§ **Assignment**:
Take down each entry exactly as written.

[Indoor object tracking data]
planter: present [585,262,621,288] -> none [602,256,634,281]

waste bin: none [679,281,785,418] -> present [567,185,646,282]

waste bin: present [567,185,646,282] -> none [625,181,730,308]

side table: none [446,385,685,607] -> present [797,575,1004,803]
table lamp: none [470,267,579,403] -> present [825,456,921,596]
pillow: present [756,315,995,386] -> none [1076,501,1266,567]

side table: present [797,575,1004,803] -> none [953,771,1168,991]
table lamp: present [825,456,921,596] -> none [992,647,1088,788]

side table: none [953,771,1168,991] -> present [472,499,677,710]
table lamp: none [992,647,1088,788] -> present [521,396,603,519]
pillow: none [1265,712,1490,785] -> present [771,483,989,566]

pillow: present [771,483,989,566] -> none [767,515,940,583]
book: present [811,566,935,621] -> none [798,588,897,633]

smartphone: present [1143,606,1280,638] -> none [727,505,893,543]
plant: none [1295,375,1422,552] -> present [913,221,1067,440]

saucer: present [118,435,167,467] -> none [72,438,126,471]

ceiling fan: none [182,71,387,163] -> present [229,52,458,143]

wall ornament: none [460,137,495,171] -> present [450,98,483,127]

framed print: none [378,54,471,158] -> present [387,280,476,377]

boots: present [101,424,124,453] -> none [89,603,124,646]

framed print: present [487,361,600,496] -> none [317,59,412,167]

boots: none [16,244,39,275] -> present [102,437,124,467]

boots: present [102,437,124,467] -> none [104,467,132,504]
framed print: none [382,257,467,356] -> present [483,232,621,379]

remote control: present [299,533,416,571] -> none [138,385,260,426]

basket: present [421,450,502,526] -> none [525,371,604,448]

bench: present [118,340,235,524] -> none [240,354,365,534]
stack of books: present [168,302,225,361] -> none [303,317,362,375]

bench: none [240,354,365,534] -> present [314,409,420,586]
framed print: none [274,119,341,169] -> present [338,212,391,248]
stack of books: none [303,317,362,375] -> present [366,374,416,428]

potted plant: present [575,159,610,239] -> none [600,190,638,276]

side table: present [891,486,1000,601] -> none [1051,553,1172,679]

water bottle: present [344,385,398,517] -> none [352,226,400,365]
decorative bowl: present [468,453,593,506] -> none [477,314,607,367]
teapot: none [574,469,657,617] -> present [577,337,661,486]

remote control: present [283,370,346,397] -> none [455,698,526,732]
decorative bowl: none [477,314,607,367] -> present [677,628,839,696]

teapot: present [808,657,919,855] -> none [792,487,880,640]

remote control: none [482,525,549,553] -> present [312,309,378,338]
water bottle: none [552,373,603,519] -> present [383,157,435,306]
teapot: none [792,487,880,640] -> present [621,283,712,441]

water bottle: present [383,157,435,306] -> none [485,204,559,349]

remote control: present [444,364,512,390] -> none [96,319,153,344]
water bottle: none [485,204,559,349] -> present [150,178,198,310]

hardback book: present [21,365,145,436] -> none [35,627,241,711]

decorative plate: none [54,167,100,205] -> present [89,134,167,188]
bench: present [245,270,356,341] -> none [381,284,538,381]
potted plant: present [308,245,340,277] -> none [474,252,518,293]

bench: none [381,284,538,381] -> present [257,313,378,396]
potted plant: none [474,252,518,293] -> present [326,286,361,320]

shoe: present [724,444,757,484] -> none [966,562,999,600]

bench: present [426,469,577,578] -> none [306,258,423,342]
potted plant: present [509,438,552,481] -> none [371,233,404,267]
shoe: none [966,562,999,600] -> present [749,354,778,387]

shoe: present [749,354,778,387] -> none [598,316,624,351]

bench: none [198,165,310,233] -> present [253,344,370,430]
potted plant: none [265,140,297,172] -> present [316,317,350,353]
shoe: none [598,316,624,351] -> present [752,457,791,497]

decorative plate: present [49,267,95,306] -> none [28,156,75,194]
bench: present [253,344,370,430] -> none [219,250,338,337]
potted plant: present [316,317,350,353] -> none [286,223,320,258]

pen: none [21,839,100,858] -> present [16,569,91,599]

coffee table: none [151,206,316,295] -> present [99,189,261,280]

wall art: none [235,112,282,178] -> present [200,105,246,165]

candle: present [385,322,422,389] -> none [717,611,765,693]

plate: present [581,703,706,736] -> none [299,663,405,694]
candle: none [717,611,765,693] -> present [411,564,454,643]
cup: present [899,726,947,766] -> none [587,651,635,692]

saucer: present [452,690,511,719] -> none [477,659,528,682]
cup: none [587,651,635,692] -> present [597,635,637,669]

§ **Response**:
planter: present [585,262,621,288] -> none [602,256,634,281]

waste bin: none [679,281,785,418] -> present [567,185,646,282]

waste bin: present [567,185,646,282] -> none [625,181,730,308]

side table: none [446,385,685,607] -> present [797,575,1004,803]
table lamp: none [470,267,579,403] -> present [825,456,921,596]
pillow: present [756,315,995,386] -> none [1076,501,1266,567]

side table: present [797,575,1004,803] -> none [953,771,1168,991]
table lamp: present [825,456,921,596] -> none [992,647,1088,788]

side table: none [953,771,1168,991] -> present [472,499,677,710]
table lamp: none [992,647,1088,788] -> present [521,396,603,519]
pillow: none [1265,712,1490,785] -> present [771,483,989,566]

pillow: present [771,483,989,566] -> none [767,515,940,583]
book: present [811,566,935,621] -> none [798,588,897,633]

smartphone: present [1143,606,1280,638] -> none [727,505,893,543]
plant: none [1295,375,1422,552] -> present [913,221,1067,440]

saucer: present [118,435,167,467] -> none [72,438,126,471]

ceiling fan: none [182,71,387,163] -> present [229,52,458,143]

wall ornament: none [460,137,495,171] -> present [450,98,483,127]

framed print: none [378,54,471,158] -> present [387,280,476,377]

boots: present [101,424,124,453] -> none [89,603,124,646]

framed print: present [487,361,600,496] -> none [317,59,412,167]

boots: none [16,244,39,275] -> present [102,437,124,467]

boots: present [102,437,124,467] -> none [104,467,132,504]
framed print: none [382,257,467,356] -> present [483,232,621,379]

remote control: present [299,533,416,571] -> none [138,385,260,426]

basket: present [421,450,502,526] -> none [525,371,604,448]

bench: present [118,340,235,524] -> none [240,354,365,534]
stack of books: present [168,302,225,361] -> none [303,317,362,375]

bench: none [240,354,365,534] -> present [314,409,420,586]
framed print: none [274,119,341,169] -> present [338,212,391,248]
stack of books: none [303,317,362,375] -> present [366,374,416,428]

potted plant: present [575,159,610,239] -> none [600,190,638,276]

side table: present [891,486,1000,601] -> none [1051,553,1172,679]

water bottle: present [344,385,398,517] -> none [352,226,400,365]
decorative bowl: present [468,453,593,506] -> none [477,314,607,367]
teapot: none [574,469,657,617] -> present [577,337,661,486]

remote control: present [283,370,346,397] -> none [455,698,526,732]
decorative bowl: none [477,314,607,367] -> present [677,628,839,696]

teapot: present [808,657,919,855] -> none [792,487,880,640]

remote control: none [482,525,549,553] -> present [312,309,378,338]
water bottle: none [552,373,603,519] -> present [383,157,435,306]
teapot: none [792,487,880,640] -> present [621,283,712,441]

water bottle: present [383,157,435,306] -> none [485,204,559,349]

remote control: present [444,364,512,390] -> none [96,319,153,344]
water bottle: none [485,204,559,349] -> present [150,178,198,310]

hardback book: present [21,365,145,436] -> none [35,627,241,711]

decorative plate: none [54,167,100,205] -> present [89,134,167,188]
bench: present [245,270,356,341] -> none [381,284,538,381]
potted plant: present [308,245,340,277] -> none [474,252,518,293]

bench: none [381,284,538,381] -> present [257,313,378,396]
potted plant: none [474,252,518,293] -> present [326,286,361,320]

shoe: present [724,444,757,484] -> none [966,562,999,600]

bench: present [426,469,577,578] -> none [306,258,423,342]
potted plant: present [509,438,552,481] -> none [371,233,404,267]
shoe: none [966,562,999,600] -> present [749,354,778,387]

shoe: present [749,354,778,387] -> none [598,316,624,351]

bench: none [198,165,310,233] -> present [253,344,370,430]
potted plant: none [265,140,297,172] -> present [316,317,350,353]
shoe: none [598,316,624,351] -> present [752,457,791,497]

decorative plate: present [49,267,95,306] -> none [28,156,75,194]
bench: present [253,344,370,430] -> none [219,250,338,337]
potted plant: present [316,317,350,353] -> none [286,223,320,258]

pen: none [21,839,100,858] -> present [16,569,91,599]

coffee table: none [151,206,316,295] -> present [99,189,261,280]

wall art: none [235,112,282,178] -> present [200,105,246,165]

candle: present [385,322,422,389] -> none [717,611,765,693]

plate: present [581,703,706,736] -> none [299,663,405,694]
candle: none [717,611,765,693] -> present [411,564,454,643]
cup: present [899,726,947,766] -> none [587,651,635,692]

saucer: present [452,690,511,719] -> none [477,659,528,682]
cup: none [587,651,635,692] -> present [597,635,637,669]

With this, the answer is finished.